## 作業指示 A
自然言語プロンプトの本文のうち、「これのプロンプトは以下のものです。」から「a joyful atmosphere.」までの部分を、「yellow」を「red」に置き換えて書き直してください。
## 作業指示 B
自然言語プロンプトの本文に載っているプロンプトでは、女の子たちが濡れずに水たまりで遊べるのはなぜですか。1〜3文で説明してください。
## 作業指示 C
自然言語プロンプトの本文について、次の問いに答えてください。
(i) 生成結果で少しおかしいと指摘されているのはどこですか。
(ii) プロンプトでは、背景に何が広がっていますか。
(iii) プロンプトでは、元気な女の子ではないほうの女の子はどんな髪型ですか。

## 本文

【StableDiffusion】自然言語プロンプトについて
自然言語プロンプトとは
まずはこちらの画像を見てください。
なかなかいい生成結果じゃないでしょうか。右の女の子の頭の上に少しおかしな背景と繋いだ手の指に目を瞑れば、どんなシチュエーションなのか、想像し難くはないでしょう。
これのプロンプトは以下のものです。
absurdres, highres, ultra detailed,Two girls playing in puddles wearing rain boots. In the center of the puddles, there is a clear reflection of the transparent water surface with bright light reflecting upon it. The girls are dressed in yellow raincoats and wearing boots, allowing them to play in the puddles without getting wet. One of them is an energetic girl with her hair tied up in pigtails, while the other has cute short twin tails. Holding hands, they jump and frolic, creating splashes of water. The weather is fine after the rain, and a vibrant rainbow stretches across the background. The colors of the rainbow harmonize with the girls' smiles, creating a joyful atmosphere.

## 提供資料
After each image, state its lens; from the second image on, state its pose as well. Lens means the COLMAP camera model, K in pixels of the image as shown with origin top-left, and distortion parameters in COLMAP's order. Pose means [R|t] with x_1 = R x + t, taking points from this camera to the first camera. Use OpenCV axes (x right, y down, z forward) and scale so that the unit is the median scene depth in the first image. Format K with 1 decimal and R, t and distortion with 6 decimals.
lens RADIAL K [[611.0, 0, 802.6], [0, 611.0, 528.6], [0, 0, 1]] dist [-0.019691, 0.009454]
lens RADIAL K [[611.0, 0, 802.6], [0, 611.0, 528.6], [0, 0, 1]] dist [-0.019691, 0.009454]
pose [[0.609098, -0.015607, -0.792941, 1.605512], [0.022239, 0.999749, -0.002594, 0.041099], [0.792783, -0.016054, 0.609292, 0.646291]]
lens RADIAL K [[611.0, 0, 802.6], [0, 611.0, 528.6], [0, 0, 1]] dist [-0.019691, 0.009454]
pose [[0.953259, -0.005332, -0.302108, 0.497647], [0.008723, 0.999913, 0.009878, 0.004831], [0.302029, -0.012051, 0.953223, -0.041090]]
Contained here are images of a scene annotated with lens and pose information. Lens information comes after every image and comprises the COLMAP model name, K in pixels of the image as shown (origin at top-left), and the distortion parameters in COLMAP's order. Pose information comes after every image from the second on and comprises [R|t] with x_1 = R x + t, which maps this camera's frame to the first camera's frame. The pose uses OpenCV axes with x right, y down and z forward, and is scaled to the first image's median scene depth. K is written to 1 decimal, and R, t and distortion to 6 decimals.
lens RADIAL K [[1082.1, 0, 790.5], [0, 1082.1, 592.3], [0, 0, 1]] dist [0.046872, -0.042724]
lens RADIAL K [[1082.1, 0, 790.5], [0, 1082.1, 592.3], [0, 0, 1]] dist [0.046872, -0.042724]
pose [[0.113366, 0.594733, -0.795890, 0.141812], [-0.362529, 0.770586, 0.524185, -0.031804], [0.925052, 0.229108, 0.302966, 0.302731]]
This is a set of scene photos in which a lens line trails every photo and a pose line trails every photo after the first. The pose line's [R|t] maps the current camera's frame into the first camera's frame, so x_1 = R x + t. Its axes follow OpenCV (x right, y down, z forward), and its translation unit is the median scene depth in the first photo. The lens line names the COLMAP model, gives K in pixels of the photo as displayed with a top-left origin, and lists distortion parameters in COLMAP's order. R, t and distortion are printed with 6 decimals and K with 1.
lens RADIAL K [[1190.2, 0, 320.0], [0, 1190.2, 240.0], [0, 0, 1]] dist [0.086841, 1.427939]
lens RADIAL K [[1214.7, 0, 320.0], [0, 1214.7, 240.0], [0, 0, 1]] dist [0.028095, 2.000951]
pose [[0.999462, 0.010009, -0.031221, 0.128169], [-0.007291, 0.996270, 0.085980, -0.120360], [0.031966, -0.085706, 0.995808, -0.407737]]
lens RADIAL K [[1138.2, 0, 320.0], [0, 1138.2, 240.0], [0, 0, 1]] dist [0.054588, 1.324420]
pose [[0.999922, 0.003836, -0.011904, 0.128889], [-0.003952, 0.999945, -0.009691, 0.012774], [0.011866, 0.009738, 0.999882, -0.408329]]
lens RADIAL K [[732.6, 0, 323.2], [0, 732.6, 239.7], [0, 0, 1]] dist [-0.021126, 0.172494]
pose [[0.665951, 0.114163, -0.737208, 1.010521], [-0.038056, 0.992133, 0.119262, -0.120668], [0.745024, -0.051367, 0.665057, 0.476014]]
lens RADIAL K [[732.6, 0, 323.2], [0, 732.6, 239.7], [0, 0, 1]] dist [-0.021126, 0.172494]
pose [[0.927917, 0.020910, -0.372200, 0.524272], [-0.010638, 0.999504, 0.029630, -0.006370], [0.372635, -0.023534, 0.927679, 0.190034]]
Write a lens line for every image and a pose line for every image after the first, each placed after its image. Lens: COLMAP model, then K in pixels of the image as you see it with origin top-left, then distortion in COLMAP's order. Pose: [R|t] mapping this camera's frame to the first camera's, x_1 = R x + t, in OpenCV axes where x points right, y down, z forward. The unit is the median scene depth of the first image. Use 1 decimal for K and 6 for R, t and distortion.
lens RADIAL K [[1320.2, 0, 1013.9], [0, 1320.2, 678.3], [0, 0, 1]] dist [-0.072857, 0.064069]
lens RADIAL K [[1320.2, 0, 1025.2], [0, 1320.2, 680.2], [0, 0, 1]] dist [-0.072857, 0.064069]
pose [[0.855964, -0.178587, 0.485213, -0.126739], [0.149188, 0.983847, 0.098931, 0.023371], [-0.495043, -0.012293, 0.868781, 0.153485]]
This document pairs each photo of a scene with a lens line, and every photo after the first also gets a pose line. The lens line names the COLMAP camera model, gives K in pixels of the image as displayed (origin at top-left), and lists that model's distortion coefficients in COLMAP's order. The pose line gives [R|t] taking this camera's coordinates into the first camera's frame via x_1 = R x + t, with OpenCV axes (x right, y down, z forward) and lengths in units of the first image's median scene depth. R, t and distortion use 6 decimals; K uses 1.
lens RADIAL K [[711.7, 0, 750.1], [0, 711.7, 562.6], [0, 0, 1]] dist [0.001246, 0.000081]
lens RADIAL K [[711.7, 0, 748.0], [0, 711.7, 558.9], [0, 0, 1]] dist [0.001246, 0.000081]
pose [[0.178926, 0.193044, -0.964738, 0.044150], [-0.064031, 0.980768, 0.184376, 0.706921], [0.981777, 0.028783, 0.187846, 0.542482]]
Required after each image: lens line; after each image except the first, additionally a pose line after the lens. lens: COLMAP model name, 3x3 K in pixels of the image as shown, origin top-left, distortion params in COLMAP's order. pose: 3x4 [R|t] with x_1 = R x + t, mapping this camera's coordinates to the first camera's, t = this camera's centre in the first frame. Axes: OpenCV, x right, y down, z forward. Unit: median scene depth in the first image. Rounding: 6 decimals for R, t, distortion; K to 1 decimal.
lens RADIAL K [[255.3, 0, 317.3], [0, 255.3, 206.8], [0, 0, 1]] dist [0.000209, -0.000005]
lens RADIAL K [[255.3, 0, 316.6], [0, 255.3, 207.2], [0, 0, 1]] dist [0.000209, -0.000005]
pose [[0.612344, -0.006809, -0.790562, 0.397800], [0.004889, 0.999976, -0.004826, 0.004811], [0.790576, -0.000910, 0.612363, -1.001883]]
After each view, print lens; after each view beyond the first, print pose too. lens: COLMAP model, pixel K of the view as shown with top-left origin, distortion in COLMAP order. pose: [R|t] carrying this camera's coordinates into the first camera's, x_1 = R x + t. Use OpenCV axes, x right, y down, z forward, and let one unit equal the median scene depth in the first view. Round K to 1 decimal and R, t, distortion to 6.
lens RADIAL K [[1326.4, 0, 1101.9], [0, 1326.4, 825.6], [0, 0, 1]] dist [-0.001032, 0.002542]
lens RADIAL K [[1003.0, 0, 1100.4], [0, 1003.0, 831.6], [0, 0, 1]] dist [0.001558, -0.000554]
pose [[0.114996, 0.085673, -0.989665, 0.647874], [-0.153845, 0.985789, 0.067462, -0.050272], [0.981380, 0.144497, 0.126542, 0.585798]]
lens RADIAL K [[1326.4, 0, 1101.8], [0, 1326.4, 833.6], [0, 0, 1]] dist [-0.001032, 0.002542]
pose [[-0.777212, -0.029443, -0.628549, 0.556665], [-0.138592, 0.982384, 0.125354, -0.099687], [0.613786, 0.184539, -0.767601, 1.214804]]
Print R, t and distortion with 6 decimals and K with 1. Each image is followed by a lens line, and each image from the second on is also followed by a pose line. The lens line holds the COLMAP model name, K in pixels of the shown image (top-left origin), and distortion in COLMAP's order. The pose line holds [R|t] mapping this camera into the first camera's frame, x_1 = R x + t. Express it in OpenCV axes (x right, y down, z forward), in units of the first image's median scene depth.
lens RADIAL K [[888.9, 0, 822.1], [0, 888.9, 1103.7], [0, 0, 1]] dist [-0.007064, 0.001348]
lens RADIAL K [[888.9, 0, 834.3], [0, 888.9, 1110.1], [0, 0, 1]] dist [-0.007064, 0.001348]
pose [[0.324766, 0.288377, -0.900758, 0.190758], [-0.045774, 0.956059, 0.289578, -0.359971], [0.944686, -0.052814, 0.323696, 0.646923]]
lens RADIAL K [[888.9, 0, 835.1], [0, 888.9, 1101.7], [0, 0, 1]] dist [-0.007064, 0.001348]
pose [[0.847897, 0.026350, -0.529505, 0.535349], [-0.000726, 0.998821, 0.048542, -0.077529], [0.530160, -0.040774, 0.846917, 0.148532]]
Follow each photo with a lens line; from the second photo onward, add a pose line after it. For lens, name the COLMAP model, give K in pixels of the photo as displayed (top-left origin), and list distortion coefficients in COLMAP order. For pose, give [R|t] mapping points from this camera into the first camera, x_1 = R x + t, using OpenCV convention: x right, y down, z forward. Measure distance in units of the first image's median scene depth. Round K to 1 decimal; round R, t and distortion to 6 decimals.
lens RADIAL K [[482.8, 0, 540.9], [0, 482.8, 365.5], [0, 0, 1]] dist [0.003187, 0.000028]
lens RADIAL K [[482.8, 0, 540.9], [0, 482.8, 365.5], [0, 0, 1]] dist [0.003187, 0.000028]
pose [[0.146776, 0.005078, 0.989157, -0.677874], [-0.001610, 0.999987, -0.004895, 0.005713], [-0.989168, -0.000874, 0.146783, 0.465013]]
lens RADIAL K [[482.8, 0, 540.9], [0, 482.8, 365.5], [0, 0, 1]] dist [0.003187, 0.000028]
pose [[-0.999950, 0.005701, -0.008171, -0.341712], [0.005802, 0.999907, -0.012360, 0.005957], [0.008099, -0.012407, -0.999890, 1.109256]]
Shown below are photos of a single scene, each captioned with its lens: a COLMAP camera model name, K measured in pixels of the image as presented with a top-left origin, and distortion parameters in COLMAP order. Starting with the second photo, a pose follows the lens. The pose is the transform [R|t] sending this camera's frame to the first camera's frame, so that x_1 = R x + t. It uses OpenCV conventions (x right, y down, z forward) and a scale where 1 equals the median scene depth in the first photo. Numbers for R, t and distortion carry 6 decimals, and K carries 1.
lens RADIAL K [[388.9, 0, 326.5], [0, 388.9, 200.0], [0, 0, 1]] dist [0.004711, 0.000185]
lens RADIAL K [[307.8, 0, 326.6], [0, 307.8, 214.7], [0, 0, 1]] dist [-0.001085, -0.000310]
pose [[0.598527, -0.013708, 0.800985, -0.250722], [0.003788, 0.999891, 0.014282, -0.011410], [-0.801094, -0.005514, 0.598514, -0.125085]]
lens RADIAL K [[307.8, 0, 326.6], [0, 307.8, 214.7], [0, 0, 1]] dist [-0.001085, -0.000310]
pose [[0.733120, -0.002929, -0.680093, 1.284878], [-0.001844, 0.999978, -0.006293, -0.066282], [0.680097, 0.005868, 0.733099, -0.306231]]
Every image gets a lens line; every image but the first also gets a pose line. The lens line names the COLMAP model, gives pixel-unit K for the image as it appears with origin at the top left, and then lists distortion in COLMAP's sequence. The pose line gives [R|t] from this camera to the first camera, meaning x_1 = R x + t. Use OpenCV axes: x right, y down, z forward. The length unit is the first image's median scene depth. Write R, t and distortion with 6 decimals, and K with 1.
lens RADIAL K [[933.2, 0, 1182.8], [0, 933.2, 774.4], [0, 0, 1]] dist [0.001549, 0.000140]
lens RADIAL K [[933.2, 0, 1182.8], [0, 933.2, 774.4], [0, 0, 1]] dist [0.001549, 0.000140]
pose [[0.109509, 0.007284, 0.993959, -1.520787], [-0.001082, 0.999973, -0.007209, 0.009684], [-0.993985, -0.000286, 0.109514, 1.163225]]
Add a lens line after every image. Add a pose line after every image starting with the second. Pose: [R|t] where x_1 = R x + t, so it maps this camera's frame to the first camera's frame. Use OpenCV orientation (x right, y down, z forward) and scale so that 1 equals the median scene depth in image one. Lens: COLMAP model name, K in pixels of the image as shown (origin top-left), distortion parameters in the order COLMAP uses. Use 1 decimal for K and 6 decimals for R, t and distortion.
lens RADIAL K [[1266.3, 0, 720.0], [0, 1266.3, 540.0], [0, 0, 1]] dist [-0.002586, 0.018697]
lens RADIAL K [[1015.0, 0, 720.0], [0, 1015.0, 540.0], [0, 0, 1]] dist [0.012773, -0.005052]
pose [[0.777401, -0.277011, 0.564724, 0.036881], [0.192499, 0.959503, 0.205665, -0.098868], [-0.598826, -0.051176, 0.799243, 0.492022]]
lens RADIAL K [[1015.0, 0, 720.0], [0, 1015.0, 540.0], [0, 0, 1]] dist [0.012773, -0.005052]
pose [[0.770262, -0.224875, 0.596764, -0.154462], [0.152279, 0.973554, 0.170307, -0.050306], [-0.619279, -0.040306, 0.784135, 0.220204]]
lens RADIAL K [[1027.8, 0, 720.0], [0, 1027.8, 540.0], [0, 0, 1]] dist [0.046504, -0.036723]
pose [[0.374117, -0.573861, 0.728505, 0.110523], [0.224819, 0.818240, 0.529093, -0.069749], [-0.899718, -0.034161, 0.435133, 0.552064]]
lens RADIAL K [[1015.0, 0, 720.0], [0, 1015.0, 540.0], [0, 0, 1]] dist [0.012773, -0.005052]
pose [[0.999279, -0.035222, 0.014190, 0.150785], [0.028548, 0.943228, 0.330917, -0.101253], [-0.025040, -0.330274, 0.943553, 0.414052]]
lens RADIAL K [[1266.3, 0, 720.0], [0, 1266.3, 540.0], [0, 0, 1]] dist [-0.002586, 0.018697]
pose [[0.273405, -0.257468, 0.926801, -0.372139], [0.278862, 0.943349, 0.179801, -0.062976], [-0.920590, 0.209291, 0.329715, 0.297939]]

## 解答 A
これのプロンプトは以下のものです。
absurdres, highres, ultra detailed,Two girls playing in puddles wearing rain boots. In the center of the puddles, there is a clear reflection of the transparent water surface with bright light reflecting upon it. The girls are dressed in red raincoats and wearing boots, allowing them to play in the puddles without getting wet. One of them is an energetic girl with her hair tied up in pigtails, while the other has cute short twin tails. Holding hands, they jump and frolic, creating splashes of water. The weather is fine after the rain, and a vibrant rainbow stretches across the background. The colors of the rainbow harmonize with the girls' smiles, creating a joyful atmosphere.

## 解答 B
女の子たちは黄色いレインコートを着て、長靴を履いているからです。

## 解答 C
(i) 右の女の子の頭の上の背景と、繋いだ手の指です。
(ii) 鮮やかな虹です。
(iii) かわいいショートのツインテールです。